[Opening Material for this task section]
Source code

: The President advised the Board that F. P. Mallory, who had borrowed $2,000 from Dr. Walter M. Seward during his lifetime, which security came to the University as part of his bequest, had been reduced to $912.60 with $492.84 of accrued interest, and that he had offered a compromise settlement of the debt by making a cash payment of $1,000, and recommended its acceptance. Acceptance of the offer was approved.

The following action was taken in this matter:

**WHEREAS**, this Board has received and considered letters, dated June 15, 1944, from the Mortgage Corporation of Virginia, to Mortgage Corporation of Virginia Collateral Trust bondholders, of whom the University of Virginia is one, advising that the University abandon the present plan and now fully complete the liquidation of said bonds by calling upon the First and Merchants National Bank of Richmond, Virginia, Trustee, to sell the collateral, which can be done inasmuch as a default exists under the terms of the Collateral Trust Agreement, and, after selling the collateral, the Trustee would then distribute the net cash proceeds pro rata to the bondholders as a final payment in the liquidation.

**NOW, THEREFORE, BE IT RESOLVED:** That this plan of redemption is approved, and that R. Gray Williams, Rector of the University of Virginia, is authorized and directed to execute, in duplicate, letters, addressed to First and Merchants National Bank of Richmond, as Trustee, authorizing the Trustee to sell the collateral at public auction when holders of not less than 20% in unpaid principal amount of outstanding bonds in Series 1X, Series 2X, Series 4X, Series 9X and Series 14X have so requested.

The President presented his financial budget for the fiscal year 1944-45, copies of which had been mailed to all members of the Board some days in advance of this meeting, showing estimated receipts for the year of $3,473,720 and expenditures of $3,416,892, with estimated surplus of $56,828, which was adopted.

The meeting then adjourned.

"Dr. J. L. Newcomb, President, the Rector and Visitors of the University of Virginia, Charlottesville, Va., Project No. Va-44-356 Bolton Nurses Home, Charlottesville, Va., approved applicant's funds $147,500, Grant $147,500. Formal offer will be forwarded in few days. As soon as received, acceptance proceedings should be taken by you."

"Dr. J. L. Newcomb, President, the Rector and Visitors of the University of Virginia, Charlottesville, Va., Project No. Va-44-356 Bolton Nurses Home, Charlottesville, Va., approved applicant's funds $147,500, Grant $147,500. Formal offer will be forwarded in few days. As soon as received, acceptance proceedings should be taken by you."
[Closing Material for this task section]
**What to produce:**
Go through the records and set each one down again, unchanged.

**Answer below:**
Source code

: The President advised the Board that F. P. Mallory, who had borrowed $2,000 from Dr. Walter M. Seward during his lifetime, which security came to the University as part of his bequest, had been reduced to $912.60 with $492.84 of accrued interest, and that he had offered a compromise settlement of the debt by making a cash payment of $1,000, and recommended its acceptance. Acceptance of the offer was approved.

The following action was taken in this matter:

**WHEREAS**, this Board has received and considered letters, dated June 15, 1944, from the Mortgage Corporation of Virginia, to Mortgage Corporation of Virginia Collateral Trust bondholders, of whom the University of Virginia is one, advising that the University abandon the present plan and now fully complete the liquidation of said bonds by calling upon the First and Merchants National Bank of Richmond, Virginia, Trustee, to sell the collateral, which can be done inasmuch as a default exists under the terms of the Collateral Trust Agreement, and, after selling the collateral, the Trustee would then distribute the net cash proceeds pro rata to the bondholders as a final payment in the liquidation.

**NOW, THEREFORE, BE IT RESOLVED:** That this plan of redemption is approved, and that R. Gray Williams, Rector of the University of Virginia, is authorized and directed to execute, in duplicate, letters, addressed to First and Merchants National Bank of Richmond, as Trustee, authorizing the Trustee to sell the collateral at public auction when holders of not less than 20% in unpaid principal amount of outstanding bonds in Series 1X, Series 2X, Series 4X, Series 9X and Series 14X have so requested.

The President presented his financial budget for the fiscal year 1944-45, copies of which had been mailed to all members of the Board some days in advance of this meeting, showing estimated receipts for the year of $3,473,720 and expenditures of $3,416,892, with estimated surplus of $56,828, which was adopted.

The meeting then adjourned.

"Dr. J. L. Newcomb, President, the Rector and Visitors of the University of Virginia, Charlottesville, Va., Project No. Va-44-356 Bolton Nurses Home, Charlottesville, Va., approved applicant's funds $147,500, Grant $147,500. Formal offer will be forwarded in few days. As soon as received, acceptance proceedings should be taken by you."

"Dr. J. L. Newcomb, President, the Rector and Visitors of the University of Virginia, Charlottesville, Va., Project No. Va-44-356 Bolton Nurses Home, Charlottesville, Va., approved applicant's funds $147,500, Grant $147,500. Formal offer will be forwarded in few days. As soon as received, acceptance proceedings should be taken by you."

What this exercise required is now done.